Alıştırma görevleri:
1/ Tohum ekimi yazısına göre tohumlar neden her bardağa tek tek ekildi? Yazının verdiği gerekçeyi bir iki cümleyle açıklayın.
2/ Tohum ekimi yazısında ilk çimlenen tohum hangisidir?
3/ Tohum ekimi yazısının devamını yazın.

Metin bölümü:
________________

View Single Post
Eski 01-04-2015, 14:05   #2
aaligul
Ağaçsever
 
Giriş Tarihi: 20-10-2014
Şehir: istanbul, büyükçekmece
Mesajlar: 62
Genel Değerlendirme

bu yıl ilk defa üretime başlıyorum. tohumda fideye, fideden ürüne sistemli bir bilgiye sahip değilim. bu sistemsizlik bazen tatlı bir heyecan ve endişe uyandırıyor. tohumlarımın üçte birini köydeki kardeşim ahmet'e gönderdim. o kendi deneyimini geleneksel yöntemlerle yapacak. ben de şehirde internet üzerinden edindiğim "sistemsiz" bilgilerle deneyimi gerçekleştireceğim.
Tohumların ekimi için koçtaştan perlitli torf aldım. Tohumları ekmek için de plastik bardak. Her bardağa bir tohum ektim. Şaşırtma işlemleri ilk yıl için karmaşık geldiği için, bu yıl tek tek ekip, doğrudan toprağa ekmeyi planladım. 25 mart tarihinde başladım. Allah kısmet ederse de 26 nisan da köydeki bahçeye ekmeyi planlıyorum. Bardakları torfu pazartesi akşamı doldurmuştum. Nem kaybından dolayı ve torfun yerine oturmasıyla bardaklar yarı yarıya veya 2/3 dolulukta kaldı. Toprağımda kalmadığından bu şekilde ektim. İlk ekimlerim domates, biber grubu, patlıcan, karpuz, kavun, kabak ve salatalık oldu. Her tohum için bardaklarda tırnak derinliğinde çukurlar oluşturdum. Tohumları çukurların içine bıraktıktan sonra spreyle 2-3 fıs tohumun üstüne püskürttüm ve tohumların üstünü hafifçe örttüm. Tabii bu işlerde benden daha çok heyecanlı ve meraklı ömrünü toprakla geçirmiş annemi de anmadan geçmemeliyim. Köy bilgisiyle internet bilgisi arada çatışmalar yaratsa da tohumlarımızı büyük bir heyecanla ektik. Ve beklemeye başladık. Toprak doldurma işlemini erken yaptığım için ve üzerlerine streç çekmediğim için toprağın biraz kuruduğu izlenimiyle her akşam tohumların olduğu noktaya 1-2 fıs su püskürttüm. Acaba geç mi kaldım endişesi yaşarken, 28 mart gecesi yani 3. Gün, heyamoladan gelen çengelköy salatalık çimlenmiş hatta zürafa gibi boyunu uzatmıştı. Pazar günü ise ikinci salatalık başını çıkarmıştı. Çok heyecan vericiydi. Sanki erken doğum gibiydi! Beni asıl mutlu eden 3 yaşındaki kızımdı. Yaşının küçük olması nedeniyle ilgisini çekmeyeceğini ve anlamayacağını düşünüyordum. Ancak ona gösterdiğimde onda da büyük ilgi uyandı. O gün 2-3 defa “küçük salatalık bebeğini” görmek istedi. Ve her sabah küçük tohumlara günaydın diyoruz. “baba karpuz da ekelim, domates de ekelim….” Deyişlerinin bendeki yarattığı hissi kelimelerle anlatamam.

________________

Listelenen kayıtlar:
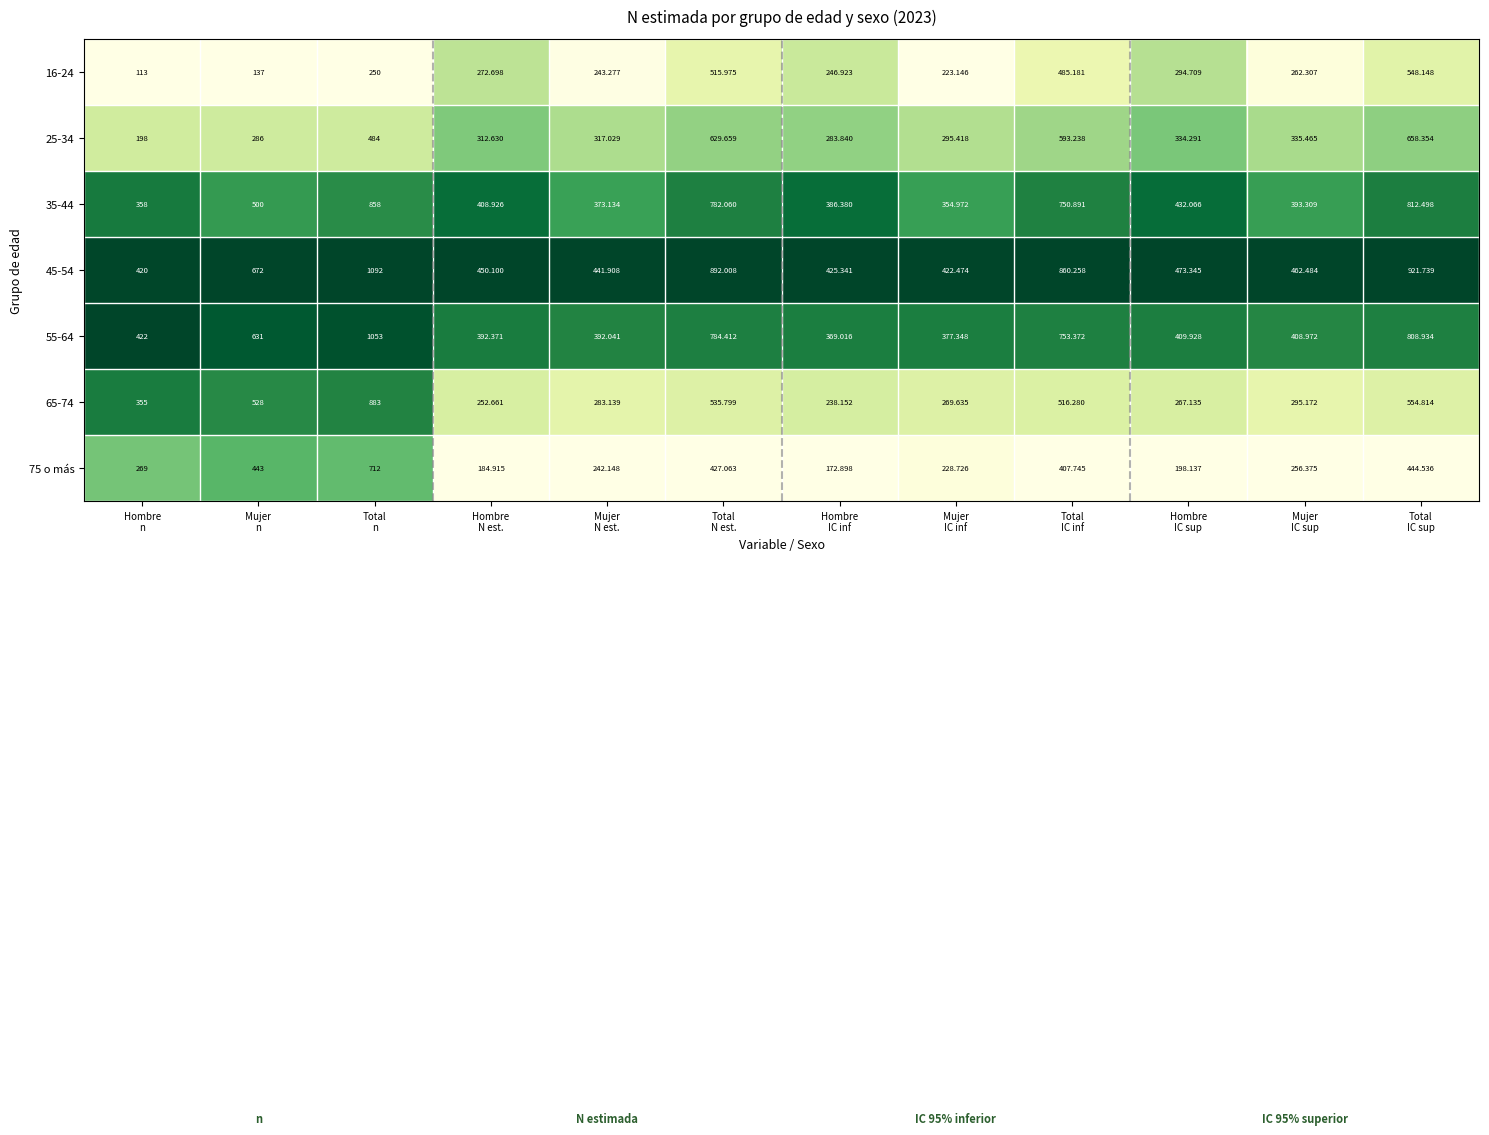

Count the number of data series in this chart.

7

________________

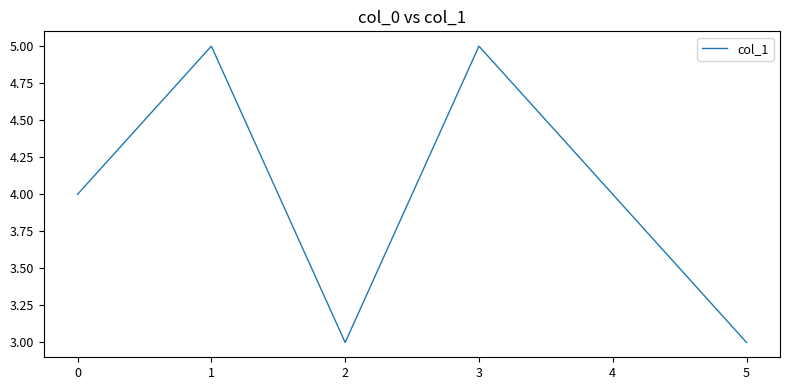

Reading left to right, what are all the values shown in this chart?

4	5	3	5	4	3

________________

Alıştırma cevapları:
1/ Şaşırtma işlemleri ilk yıl için karmaşık geldiği için tohumlar bardaklara tek tek ekildi. Böylece fidelerin doğrudan toprağa ekilmesi planlandı.

2/ Heyamoladan gelen Çengelköy salatalığı.

3/
Pazartesi günü uzuuunn metrobüs yolcuğumda siteye girdiğimde salatalığımın sağlıklı olmadığını, ışık yetersizliğinden boy attığını anladım. Heyamolanın oluşturduğu sayfadan da çimlenen tohumları güneş gören kapalı balkona aldığını gördüm. Akşam eve gelince ilk işim çimlenen tohumları kapalı ısıtmasız balkona almak oldu. Bu arada cumartesi günü kızartma kabaklarının bardak içinde dolaştığını görmüştüm. Onlar da pazartesi günü yani 5. gün toprak üstüne çıkmışlardı. Ve tabii k asıl sürpriz domateslerdeydi, onlar da toprak üstüne çıkmışlardı. Yine pazartesi günü bir tane kavun da toprak üstüne çıkmışlardı. Salı günü yani 6. Gün tüm domatesler toprak üstüne çıkmışlardı. Ve bugün yani 7. Gün ilk biber de toprak üstüne çıkmıştı. Bu erken uyanış beni tedirgin etti açıkçası, sitede diğer üyelerden gördüğüm kadarıyla çimlenme genelde en az 10 gün sürüyordu. Nedeni şuan bilmemekle birlikte oda sıcaklığının yüksek olması ve ya her gün nemlendirmem etkili oldu diye düşünüyorum. Bundan dolayı Pazartesinden beri nemlendirme yapmıyorum.
Diğer taraftan yukarıda anlattığım süreçte tohumların bir kısmını ekmiştim. 2. Postayı 28 mart cumartesi ektim. 1 postadaki hatalarımı da telefi ettim. 1 postada vaktim olmadığı için bardakların altına delik delmemiştim. Bardakları ağzına kadar doldurdum ve hemen o gece annemle ektik. Yine aynı şekilde. Bu sefer her bir tohumdan ayrıca birer tane lifli bardaklara da ektim. O geceden beri de herhangi bir nemlendirme yapmadım. Yarın gece yapmayı düşünüyorum.
Sürecimi genel olarak böyle. Bundan sonra bulduğum her fırsatta tohum bazında resimlerle gelişimleri aktarmaya çalışacağım.
Bundan sonrası için kafamdaki soruları ve araştırmam gerekenleri burada toplu olarak paylaşmak istiyorum. Bu soruları siteden araştırmakla birlikte deneyimleriniz paylaşırsanız sevinirim.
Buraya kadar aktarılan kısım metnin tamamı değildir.